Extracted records
══════════════════════════════
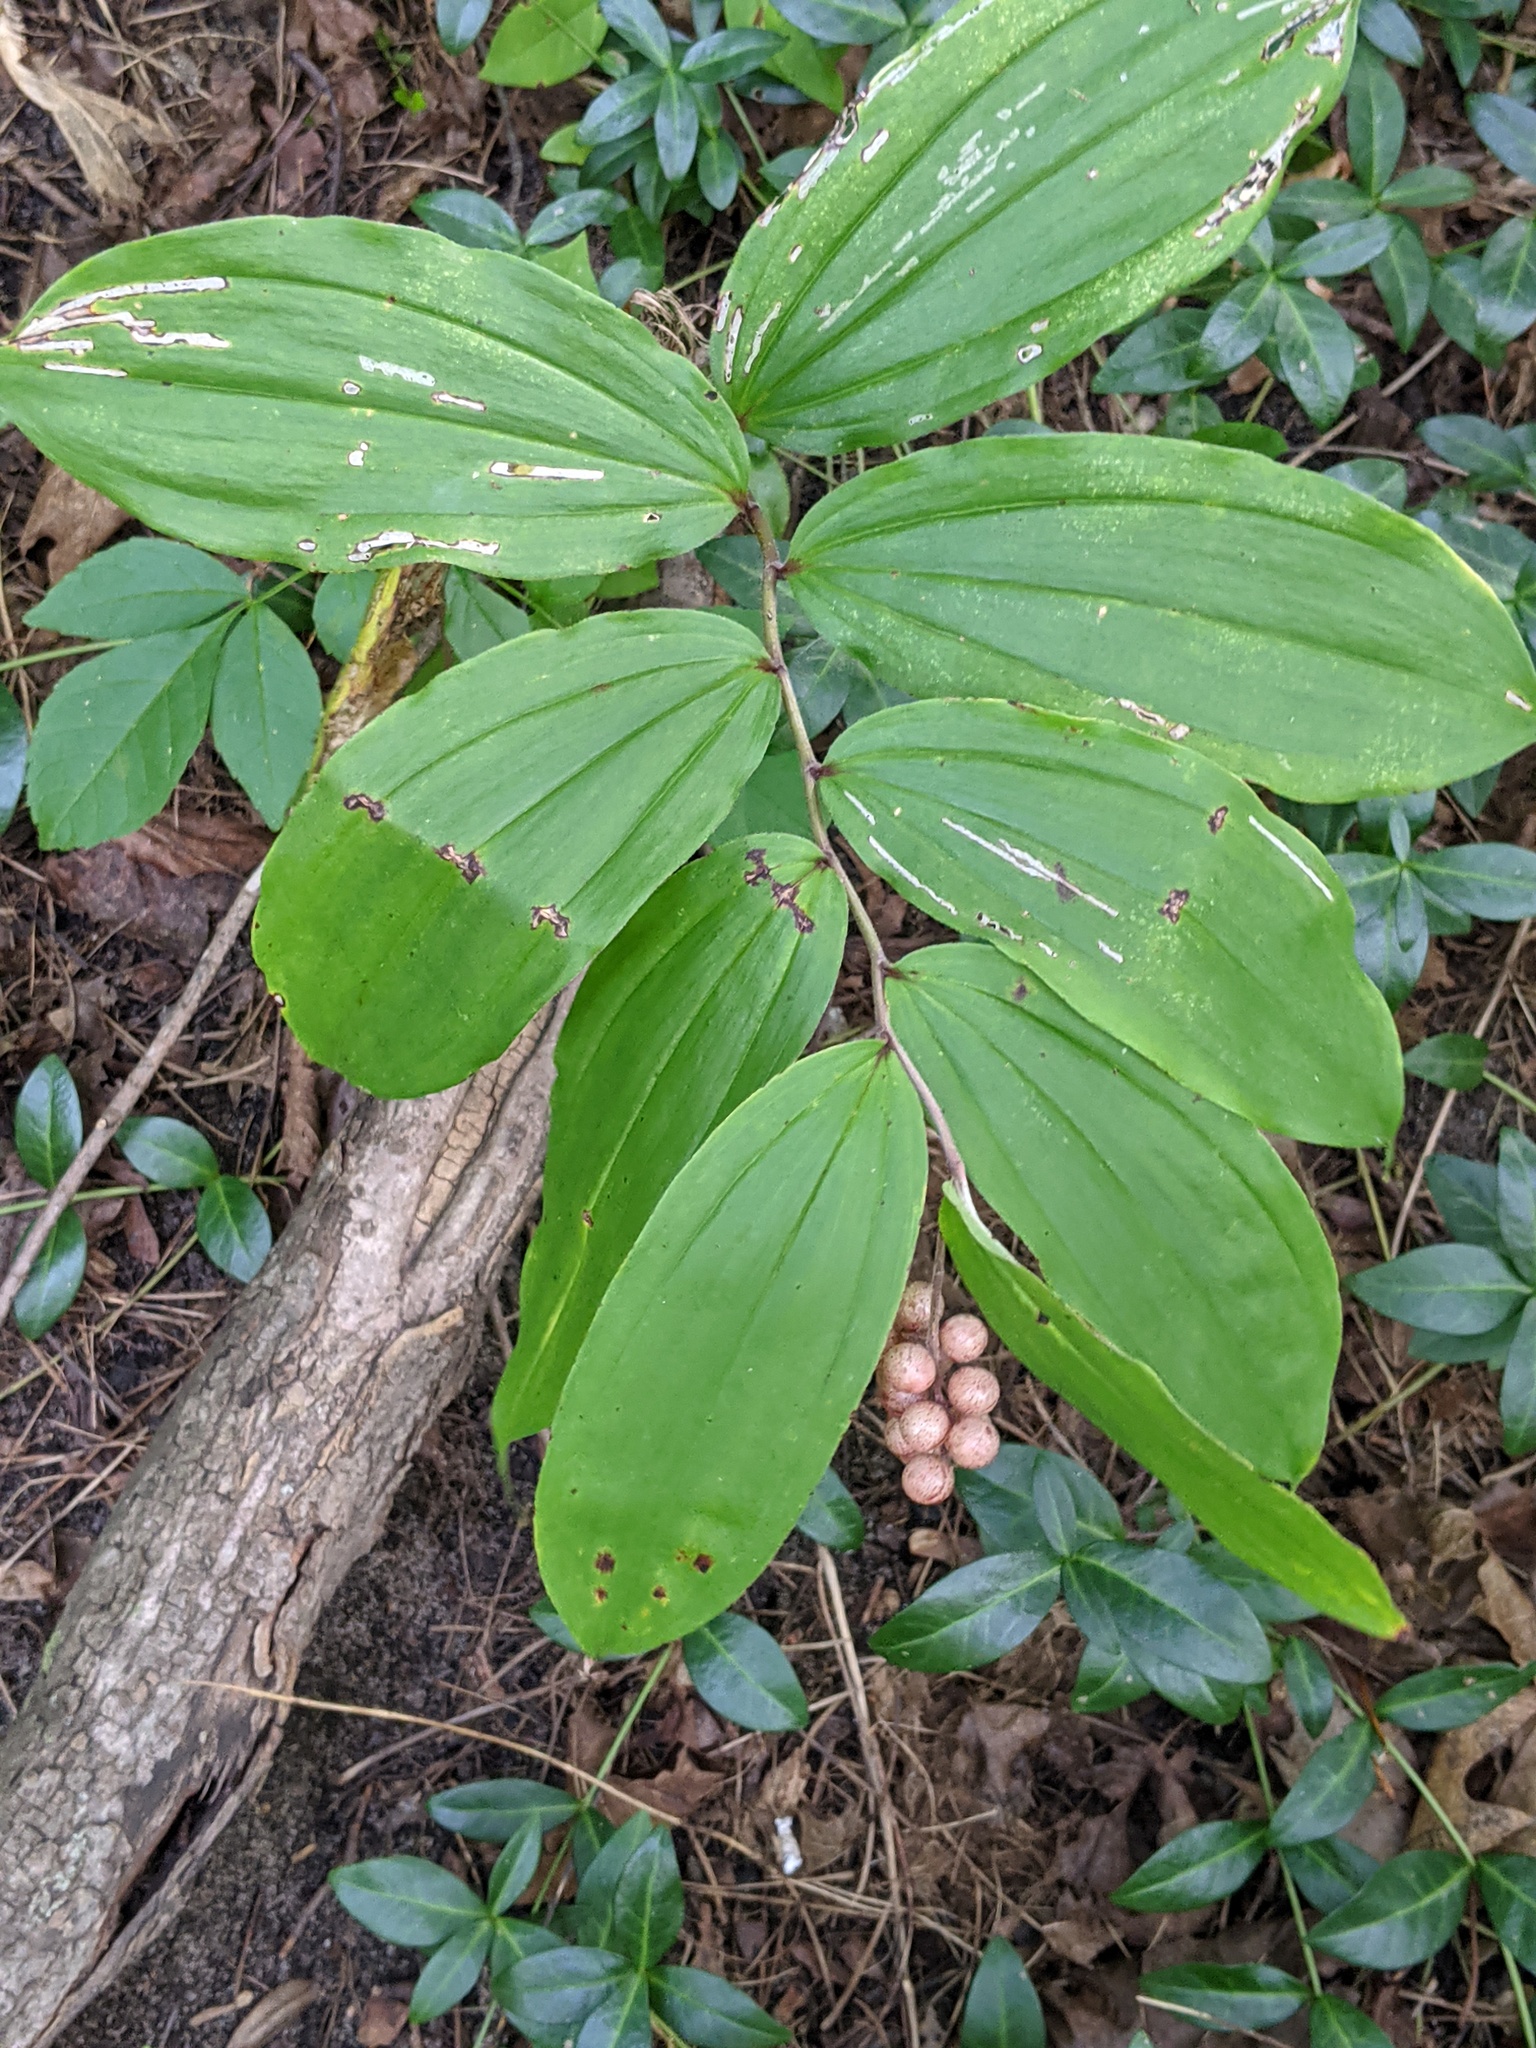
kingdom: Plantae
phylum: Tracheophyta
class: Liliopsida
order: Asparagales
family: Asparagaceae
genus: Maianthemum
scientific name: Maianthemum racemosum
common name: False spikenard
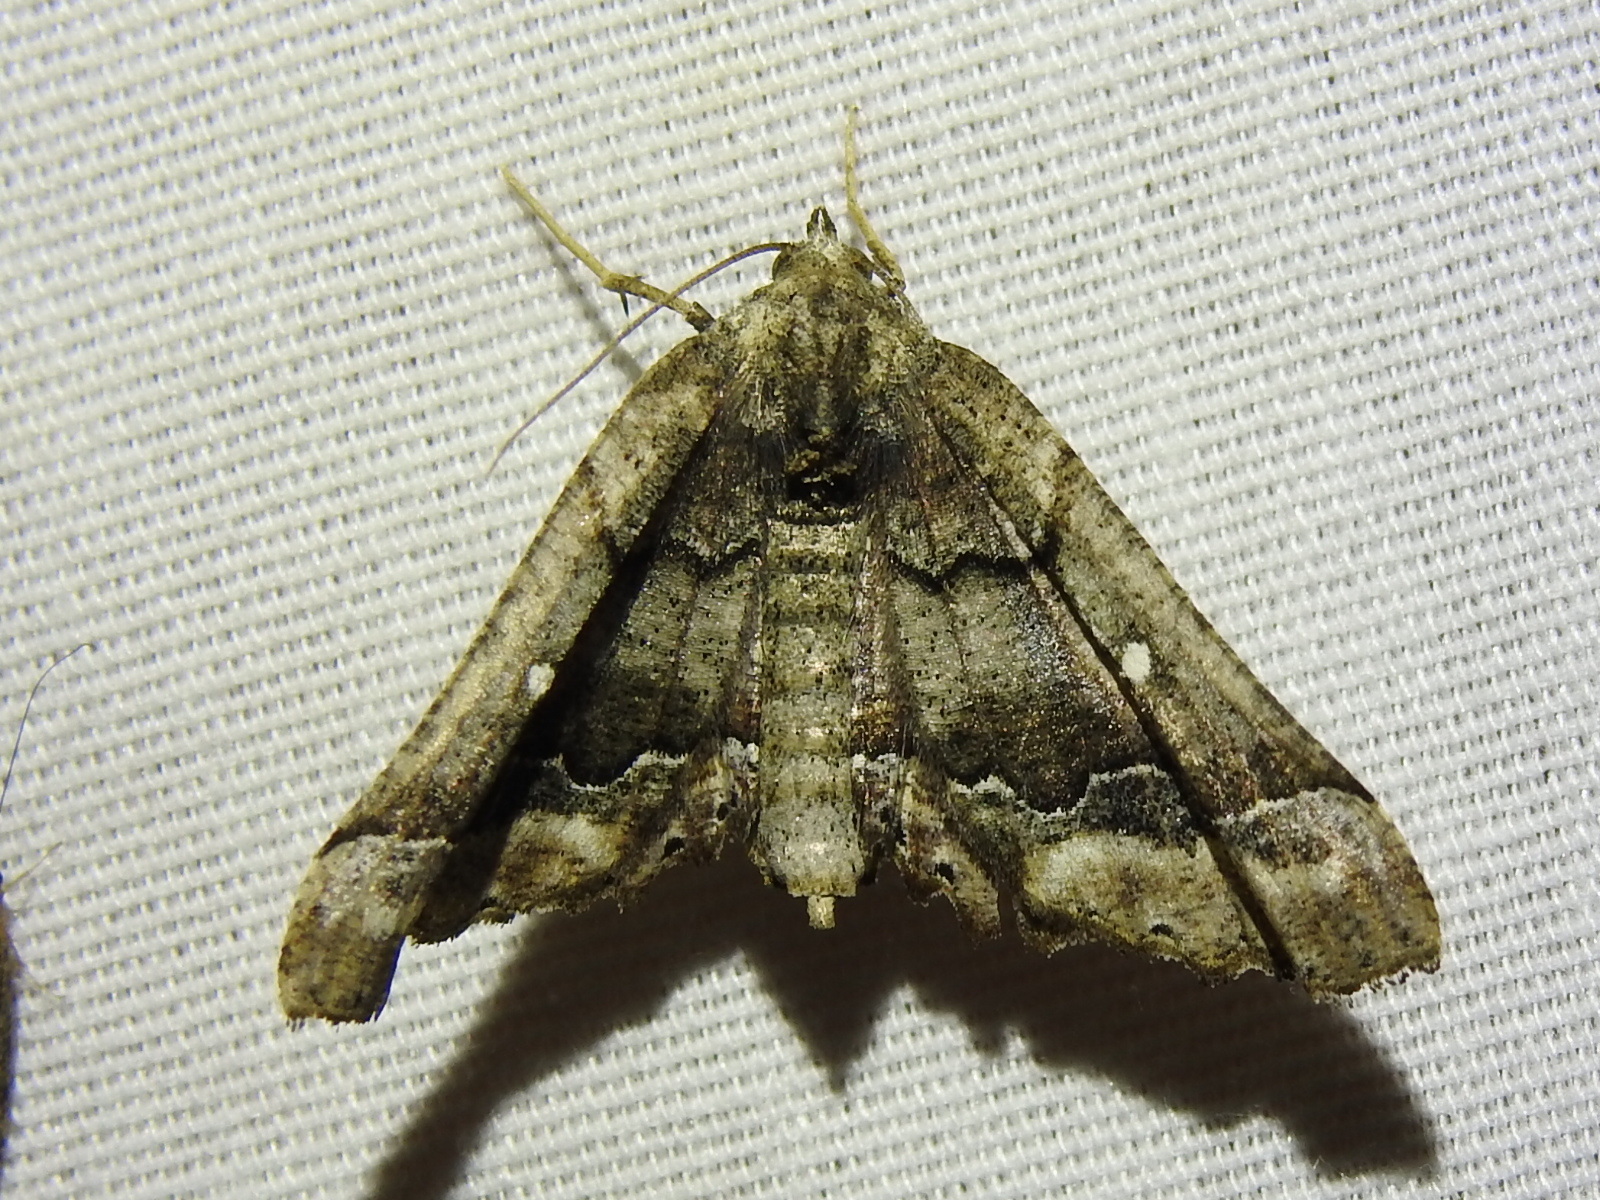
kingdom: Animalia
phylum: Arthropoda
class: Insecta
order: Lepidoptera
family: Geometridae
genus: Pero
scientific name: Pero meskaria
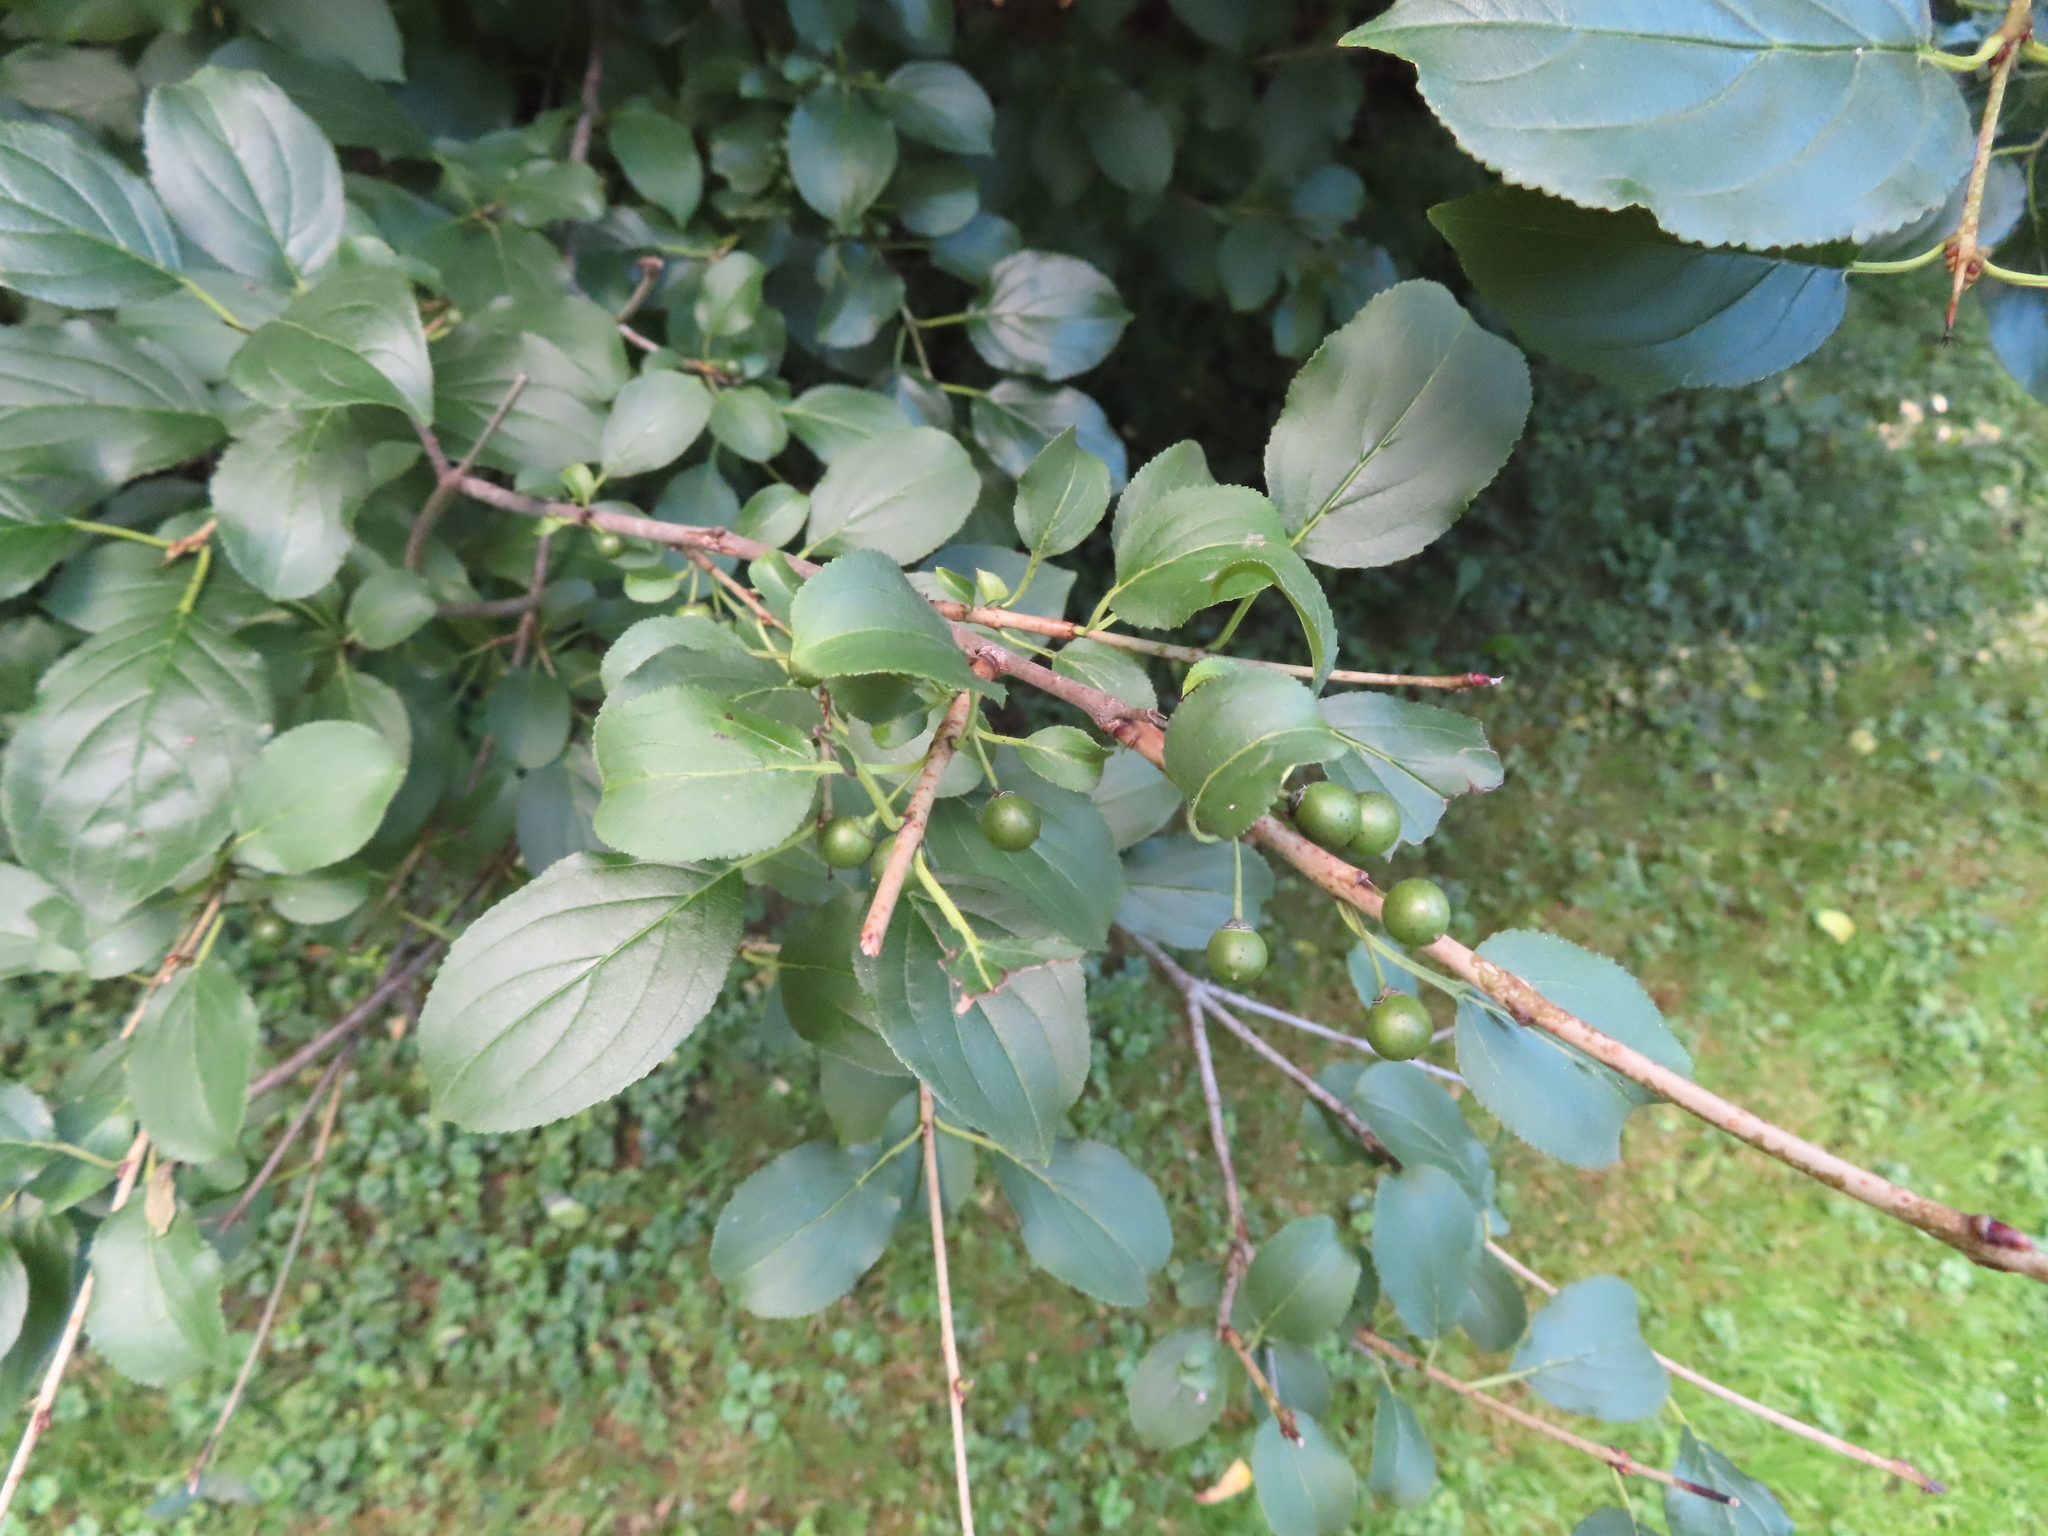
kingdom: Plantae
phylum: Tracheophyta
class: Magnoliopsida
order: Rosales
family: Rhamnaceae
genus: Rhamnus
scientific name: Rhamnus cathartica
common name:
══════════════════════════════
## [Short problem]
Copy the classification lines from every row above word for word, leaving out the pictures.

## [Answer to this problem]
kingdom: Plantae
phylum: Tracheophyta
class: Liliopsida
order: Asparagales
family: Asparagaceae
genus: Maianthemum
scientific name: Maianthemum racemosum
common name: False spikenard
kingdom: Animalia
phylum: Arthropoda
class: Insecta
order: Lepidoptera
family: Geometridae
genus: Pero
scientific name: Pero meskaria
kingdom: Plantae
phylum: Tracheophyta
class: Magnoliopsida
order: Rosales
family: Rhamnaceae
genus: Rhamnus
scientific name: Rhamnus cathartica
common name:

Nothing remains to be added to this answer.